"It requires thinking over. Suppose I was to be able to get half-a-dozen or so of our greatest writers, how should we manage to entertain them?"

"I should like, if they would only come—I should like to give them a dinner at the Langham. A square meal; the very best dinner that the hotel can serve. I should like to make them feel like being at the Guildhall."

"I will think about it," said Jack, "and let you know in a day or two what I can do for you."

CHAPTER XXII.

"Ambition should be made of sterner stuff."

"A patron at last, Cornelius," said Humphrey Jagenal, partly recovering from the shock of Jack Dunquerque's communication. "A Patron. Patronage is, after all, the breath of life in Art. Let others pander to the vitiated public taste and cater for a gaping crowd round the walls of the Royal Academy. I would paint for a Lorenzo only, and so work for the highest interests of Art. We will call, brother, upon this Mr. Beck to-morrow."

"We will!" said Cornelius, with enthusiasm.

It was in the Studio. Both brothers, simultaneously fired with ardour, started to their feet and threw back their heads with a gesture of confidence and determination. The light of high resolve flashed from their eyes, which were exactly alike. The half-opened lips expressed their delight in the contemplation of immortal fame. Their chance had arrived; their youth was come back to them.

True, that Gilead Beck at present only proposed to become a Patron to the Artist; but while it did not enter into Humphrey's head for one moment that he could make that visit unsupported by his brother, so the thought lay in either's brain that a Poet wanted patronage as much as an Artist.

They were both excited. To Humphrey it was clear that the contemplation of his great work, in which he had basked so many years, was to be changed for days of active labour. No longer could he resolve to carry it into execution the "day after to-morrow," as the Arabs say. This was difficult to realise, but as yet the thought was like the first shock of ice-cold water, for it set his veins tingling and braced his nerves.

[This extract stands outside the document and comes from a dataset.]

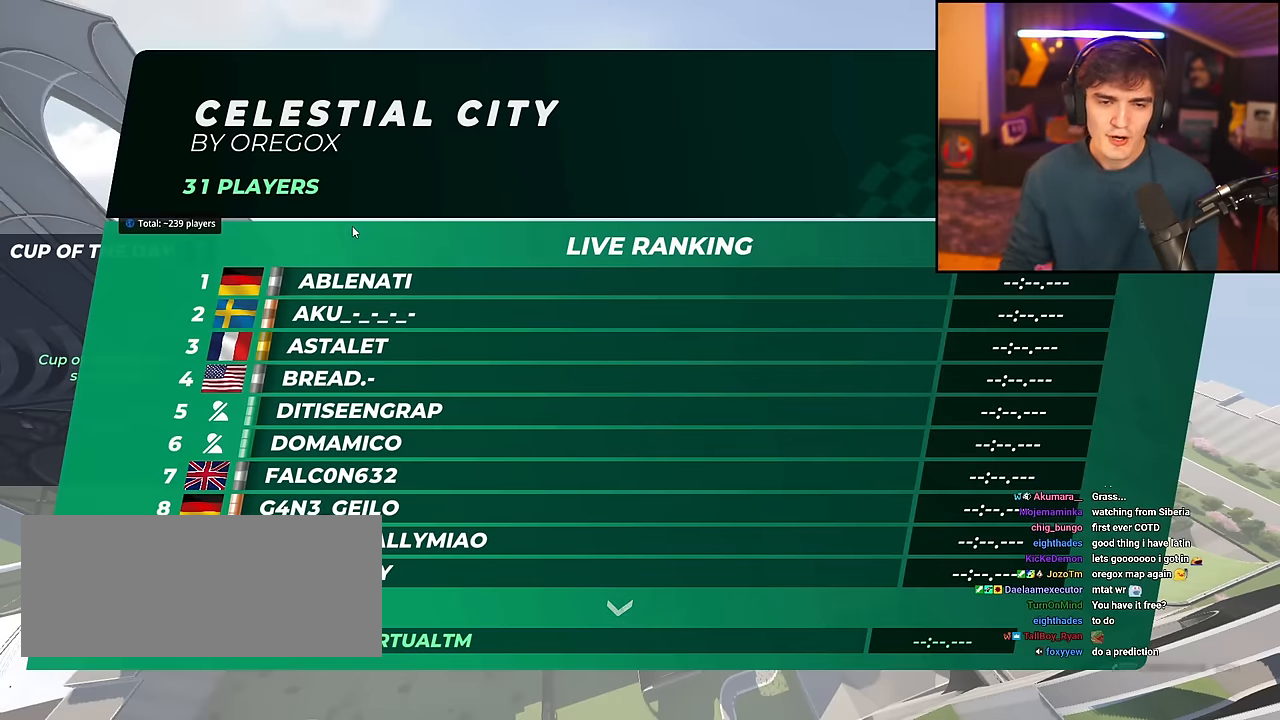
{"keys": [], "events": []}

He felt within him once more the strength felt by every young man at first, which is the strength of Michael Angelo. He saw in imagination his great work, the first of many great works, finished, a glorious canvas glowing with the realization of a painter's dream of colour, crowded with graceful figures, warm with the thought of genius, and rich with the fancy of an Artist-scholar—a work for all time. And he gasped. But for his beard he might have been a boy waiting for the morrow, when he should receive the highest prize in the school; or an undergraduate, the favourite of his year, after the examination, looking confidently to the Senior Wranglership.